Segment Start: Provided data

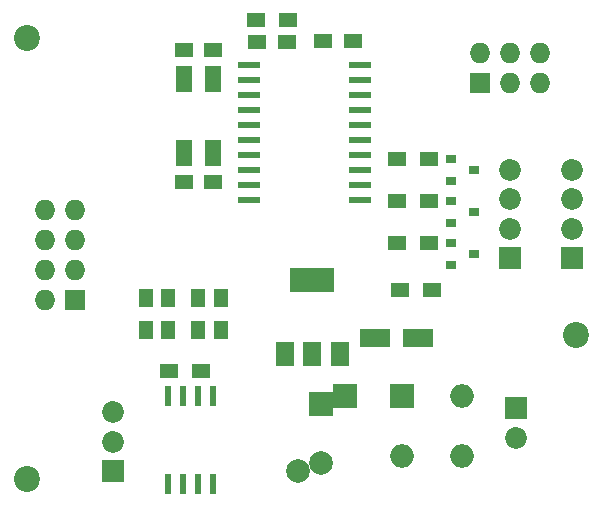
<source format=gbr>
G04 #@! TF.GenerationSoftware,KiCad,Pcbnew,(5.0.0)*
G04 #@! TF.CreationDate,2018-08-24T12:12:44+02:00*
G04 #@! TF.ProjectId,dmx_rgb,646D785F7267622E6B696361645F7063,rev?*
G04 #@! TF.SameCoordinates,Original*
G04 #@! TF.FileFunction,Soldermask,Top*
G04 #@! TF.FilePolarity,Negative*
%FSLAX46Y46*%
G04 Gerber Fmt 4.6, Leading zero omitted, Abs format (unit mm)*
G04 Created by KiCad (PCBNEW (5.0.0)) date 08/24/18 12:12:44*
%MOMM*%
%LPD*%
G01*
G04 APERTURE LIST*
%ADD10R,2.000000X2.000000*%
%ADD11C,2.000000*%
%ADD12O,2.000000X2.000000*%
%ADD13R,1.850000X1.850000*%
%ADD14C,1.850000*%
%ADD15R,1.727200X1.727200*%
%ADD16O,1.727200X1.727200*%
%ADD17R,0.900000X0.800000*%
%ADD18R,1.950000X0.600000*%
%ADD19R,0.550000X1.750000*%
%ADD20R,1.500000X1.250000*%
%ADD21R,1.300000X1.500000*%
%ADD22R,1.500000X1.300000*%
%ADD23R,2.600000X1.600000*%
%ADD24R,3.800000X2.000000*%
%ADD25R,1.500000X2.000000*%
%ADD26R,1.400000X2.200000*%
%ADD27C,2.200000*%
G04 APERTURE END LIST*
D10*
G04 #@! TO.C,C5*
X148844000Y-50292000D03*
D11*
X148844000Y-55292000D03*
D10*
X150844000Y-49619856D03*
D11*
X146844000Y-55964144D03*
G04 #@! TD*
D12*
G04 #@! TO.C,D1*
X160782000Y-49657000D03*
X155702000Y-54737000D03*
X160782000Y-54737000D03*
D10*
X155702000Y-49657000D03*
G04 #@! TD*
D13*
G04 #@! TO.C,J1*
X165354000Y-50673000D03*
D14*
X165354000Y-53173000D03*
G04 #@! TD*
D15*
G04 #@! TO.C,J2*
X128016000Y-41529000D03*
D16*
X125476000Y-41529000D03*
X128016000Y-38989000D03*
X125476000Y-38989000D03*
X128016000Y-36449000D03*
X125476000Y-36449000D03*
X128016000Y-33909000D03*
X125476000Y-33909000D03*
G04 #@! TD*
D15*
G04 #@! TO.C,J3*
X162306000Y-23114000D03*
D16*
X162306000Y-20574000D03*
X164846000Y-23114000D03*
X164846000Y-20574000D03*
X167386000Y-23114000D03*
X167386000Y-20574000D03*
G04 #@! TD*
D13*
G04 #@! TO.C,J4*
X131191000Y-56007000D03*
D14*
X131191000Y-53507000D03*
X131191000Y-51007000D03*
G04 #@! TD*
D13*
G04 #@! TO.C,J5*
X164846000Y-37973000D03*
D14*
X164846000Y-35473000D03*
X164846000Y-32973000D03*
X164846000Y-30473000D03*
G04 #@! TD*
D13*
G04 #@! TO.C,J6*
X170053000Y-37973000D03*
D14*
X170053000Y-35473000D03*
X170053000Y-32973000D03*
X170053000Y-30473000D03*
G04 #@! TD*
D17*
G04 #@! TO.C,Q1*
X159782000Y-36642000D03*
X159782000Y-38542000D03*
X161782000Y-37592000D03*
G04 #@! TD*
G04 #@! TO.C,Q2*
X159782000Y-33086000D03*
X159782000Y-34986000D03*
X161782000Y-34036000D03*
G04 #@! TD*
G04 #@! TO.C,Q3*
X159782000Y-29530000D03*
X159782000Y-31430000D03*
X161782000Y-30480000D03*
G04 #@! TD*
D18*
G04 #@! TO.C,U1*
X142747000Y-21590000D03*
X142747000Y-22860000D03*
X142747000Y-24130000D03*
X142747000Y-25400000D03*
X142747000Y-26670000D03*
X142747000Y-27940000D03*
X142747000Y-29210000D03*
X142747000Y-30480000D03*
X142747000Y-31750000D03*
X142747000Y-33020000D03*
X152147000Y-33020000D03*
X152147000Y-31750000D03*
X152147000Y-30480000D03*
X152147000Y-29210000D03*
X152147000Y-27940000D03*
X152147000Y-26670000D03*
X152147000Y-25400000D03*
X152147000Y-24130000D03*
X152147000Y-22860000D03*
X152147000Y-21590000D03*
G04 #@! TD*
D19*
G04 #@! TO.C,U3*
X135890000Y-57040000D03*
X137160000Y-57040000D03*
X138430000Y-57040000D03*
X139700000Y-57040000D03*
X139700000Y-49640000D03*
X138430000Y-49640000D03*
X137160000Y-49640000D03*
X135890000Y-49640000D03*
G04 #@! TD*
D20*
G04 #@! TO.C,C1*
X137180000Y-20320000D03*
X139680000Y-20320000D03*
G04 #@! TD*
G04 #@! TO.C,C2*
X139700000Y-31496000D03*
X137200000Y-31496000D03*
G04 #@! TD*
G04 #@! TO.C,C3*
X143403000Y-19685000D03*
X145903000Y-19685000D03*
G04 #@! TD*
G04 #@! TO.C,C4*
X151491000Y-19558000D03*
X148991000Y-19558000D03*
G04 #@! TD*
D21*
G04 #@! TO.C,R1*
X138430000Y-41322000D03*
X138430000Y-44022000D03*
G04 #@! TD*
G04 #@! TO.C,R2*
X135890000Y-41322000D03*
X135890000Y-44022000D03*
G04 #@! TD*
D22*
G04 #@! TO.C,R3*
X146003000Y-17780000D03*
X143303000Y-17780000D03*
G04 #@! TD*
D21*
G04 #@! TO.C,R4*
X133985000Y-44022000D03*
X133985000Y-41322000D03*
G04 #@! TD*
G04 #@! TO.C,R5*
X140335000Y-44022000D03*
X140335000Y-41322000D03*
G04 #@! TD*
D22*
G04 #@! TO.C,R6*
X155241000Y-36703000D03*
X157941000Y-36703000D03*
G04 #@! TD*
G04 #@! TO.C,C7*
X155495000Y-40640000D03*
X158195000Y-40640000D03*
G04 #@! TD*
G04 #@! TO.C,C8*
X135937000Y-47498000D03*
X138637000Y-47498000D03*
G04 #@! TD*
G04 #@! TO.C,R7*
X155241000Y-33147000D03*
X157941000Y-33147000D03*
G04 #@! TD*
G04 #@! TO.C,R8*
X155241000Y-29591000D03*
X157941000Y-29591000D03*
G04 #@! TD*
D23*
G04 #@! TO.C,C6*
X153394000Y-44704000D03*
X156994000Y-44704000D03*
G04 #@! TD*
D24*
G04 #@! TO.C,U2*
X148082000Y-39776000D03*
D25*
X148082000Y-46076000D03*
X150382000Y-46076000D03*
X145782000Y-46076000D03*
G04 #@! TD*
D26*
G04 #@! TO.C,Y1*
X137180000Y-22758000D03*
X137180000Y-29058000D03*
X139680000Y-29058000D03*
X139680000Y-22758000D03*
G04 #@! TD*
D27*
G04 #@! TO.C,MH1*
X123952000Y-19304000D03*
G04 #@! TD*
G04 #@! TO.C,MH2*
X123952000Y-56642000D03*
G04 #@! TD*
G04 #@! TO.C,MH3*
X170434000Y-44450000D03*
G04 #@! TD*
M02*

</source>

Segment End: Provided data

Exercise –
Reproduce only the lines above spanning from the line containing "X135890000Y-41322000D03*" through the line containing "G04 #@! TO.C,R5*", word for word.

Written response –
X135890000Y-41322000D03*
X135890000Y-44022000D03*
G04 #@! TD*
D22*
G04 #@! TO.C,R3*
X146003000Y-17780000D03*
X143303000Y-17780000D03*
G04 #@! TD*
D21*
G04 #@! TO.C,R4*
X133985000Y-44022000D03*
X133985000Y-41322000D03*
G04 #@! TD*
G04 #@! TO.C,R5*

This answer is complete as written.